▶ [Reading passage]
————————

Studies consistently show that gender balance in the boardroom is better for business, with increased profits, fewer scandals, and better returns on capital. Despite this, women make up an estimated 13 per cent of the boards of Irish plcs. Is it time to introduce a mandatory gender quota?
No, says Aileen O'Toole. The digital strategist and Sunday Business Post co-founder sits on the board of the Road Safety Authority and Business in the Community. A chartered director, she previously sat on the board of Chambers Ireland and of Ash Ireland, the anti-smoking NGO.
“My preference would be for gender targets rather than quotas,” she says. “I believe that boards should publish their targets and report on progress in achieving them. I am less in favour of mandatory quotas.”
The adoption of voluntary gender targets is the approach the 30% Club is adopting. Established in the UK in 2010 and now active in a number of countries, including Ireland, it campaigns for greater representation of women on the boards of public companies, with a target of a minimum of 30 per cent.

————————

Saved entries
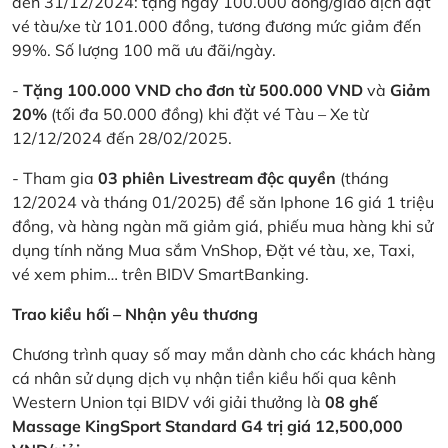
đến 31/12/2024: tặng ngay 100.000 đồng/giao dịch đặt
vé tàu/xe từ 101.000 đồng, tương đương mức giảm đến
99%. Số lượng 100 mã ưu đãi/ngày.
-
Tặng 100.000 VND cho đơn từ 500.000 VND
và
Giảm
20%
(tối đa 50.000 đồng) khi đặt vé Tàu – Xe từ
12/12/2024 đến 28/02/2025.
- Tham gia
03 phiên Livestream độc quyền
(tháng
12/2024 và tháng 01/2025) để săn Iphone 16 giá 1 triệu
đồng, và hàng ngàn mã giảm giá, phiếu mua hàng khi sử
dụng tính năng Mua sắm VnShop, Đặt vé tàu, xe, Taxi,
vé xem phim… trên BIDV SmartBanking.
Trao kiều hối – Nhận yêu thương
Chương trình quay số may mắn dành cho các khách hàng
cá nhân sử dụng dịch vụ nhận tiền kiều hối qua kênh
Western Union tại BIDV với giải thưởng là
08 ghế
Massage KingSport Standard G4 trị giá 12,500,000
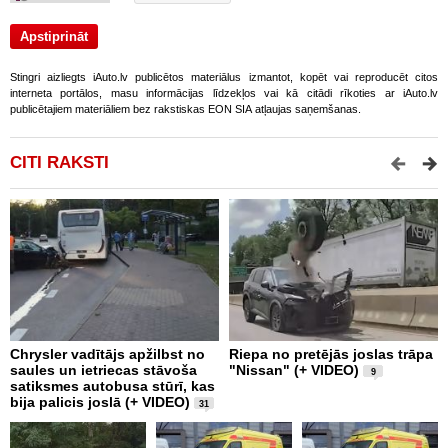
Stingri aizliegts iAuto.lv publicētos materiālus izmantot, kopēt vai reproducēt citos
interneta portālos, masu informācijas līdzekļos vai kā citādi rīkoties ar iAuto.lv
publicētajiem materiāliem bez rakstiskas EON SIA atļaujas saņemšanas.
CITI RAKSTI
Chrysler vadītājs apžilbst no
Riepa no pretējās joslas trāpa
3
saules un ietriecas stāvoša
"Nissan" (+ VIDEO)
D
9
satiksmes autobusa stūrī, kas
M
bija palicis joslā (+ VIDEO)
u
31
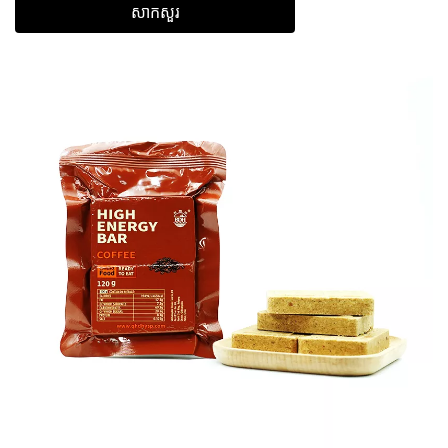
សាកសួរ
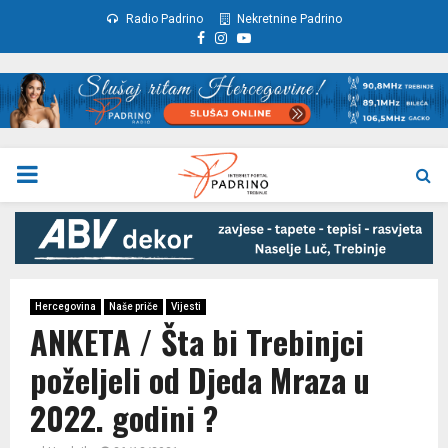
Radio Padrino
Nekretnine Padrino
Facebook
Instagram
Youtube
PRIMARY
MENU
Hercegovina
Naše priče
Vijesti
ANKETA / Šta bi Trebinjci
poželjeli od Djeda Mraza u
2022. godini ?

————————

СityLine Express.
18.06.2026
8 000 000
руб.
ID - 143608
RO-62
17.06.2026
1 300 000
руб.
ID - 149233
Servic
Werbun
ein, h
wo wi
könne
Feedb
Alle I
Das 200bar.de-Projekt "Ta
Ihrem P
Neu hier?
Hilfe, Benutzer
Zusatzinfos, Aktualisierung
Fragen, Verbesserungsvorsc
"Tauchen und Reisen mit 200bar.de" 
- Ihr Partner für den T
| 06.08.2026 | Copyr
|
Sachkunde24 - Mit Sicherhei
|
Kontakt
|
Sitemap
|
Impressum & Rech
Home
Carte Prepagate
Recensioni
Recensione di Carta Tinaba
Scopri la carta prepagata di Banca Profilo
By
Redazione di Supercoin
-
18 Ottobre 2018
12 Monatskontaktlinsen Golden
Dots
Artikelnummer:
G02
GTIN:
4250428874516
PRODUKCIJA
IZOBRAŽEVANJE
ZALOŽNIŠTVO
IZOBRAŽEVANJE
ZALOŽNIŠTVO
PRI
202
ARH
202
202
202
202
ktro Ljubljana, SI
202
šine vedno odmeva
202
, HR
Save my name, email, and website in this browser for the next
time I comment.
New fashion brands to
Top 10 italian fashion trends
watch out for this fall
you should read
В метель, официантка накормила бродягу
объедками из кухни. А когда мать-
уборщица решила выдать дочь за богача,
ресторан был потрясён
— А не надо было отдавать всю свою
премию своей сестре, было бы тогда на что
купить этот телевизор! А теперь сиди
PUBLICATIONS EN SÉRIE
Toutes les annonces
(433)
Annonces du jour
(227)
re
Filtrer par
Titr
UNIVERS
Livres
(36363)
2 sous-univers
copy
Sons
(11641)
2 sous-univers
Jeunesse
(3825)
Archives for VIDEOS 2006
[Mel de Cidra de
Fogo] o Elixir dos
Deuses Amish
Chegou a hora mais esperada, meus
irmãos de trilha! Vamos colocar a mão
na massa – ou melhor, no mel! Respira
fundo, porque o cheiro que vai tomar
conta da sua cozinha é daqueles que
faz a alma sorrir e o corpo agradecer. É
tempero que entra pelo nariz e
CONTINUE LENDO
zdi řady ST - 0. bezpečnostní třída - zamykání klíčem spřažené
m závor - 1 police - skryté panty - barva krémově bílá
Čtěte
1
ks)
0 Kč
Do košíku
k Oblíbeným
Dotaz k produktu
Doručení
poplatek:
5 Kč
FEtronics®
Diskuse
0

————————

▶ [Task list]
1. Answer these questions using the passage on boardroom gender quotas.
(a) What estimated share of the board seats of Irish plcs do women hold?
(b) On which two boards does Aileen O'Toole currently sit?
(c) In which country and year was the 30% Club established?
2. Revise a section of the passage on boardroom gender quotas, starting at "Studies consistently show" and ending after "the anti-smoking NGO.", with "scandals" replaced by "controversies".

▶ [Solutions to each task]
1.
(a) An estimated 13 per cent.
(b) The Road Safety Authority and Business in the Community.
(c) The UK, in 2010.

2.
Studies consistently show that gender balance in the boardroom is better for business, with increased profits, fewer controversies, and better returns on capital. Despite this, women make up an estimated 13 per cent of the boards of Irish plcs. Is it time to introduce a mandatory gender quota?
No, says Aileen O'Toole. The digital strategist and Sunday Business Post co-founder sits on the board of the Road Safety Authority and Business in the Community. A chartered director, she previously sat on the board of Chambers Ireland and of Ash Ireland, the anti-smoking NGO.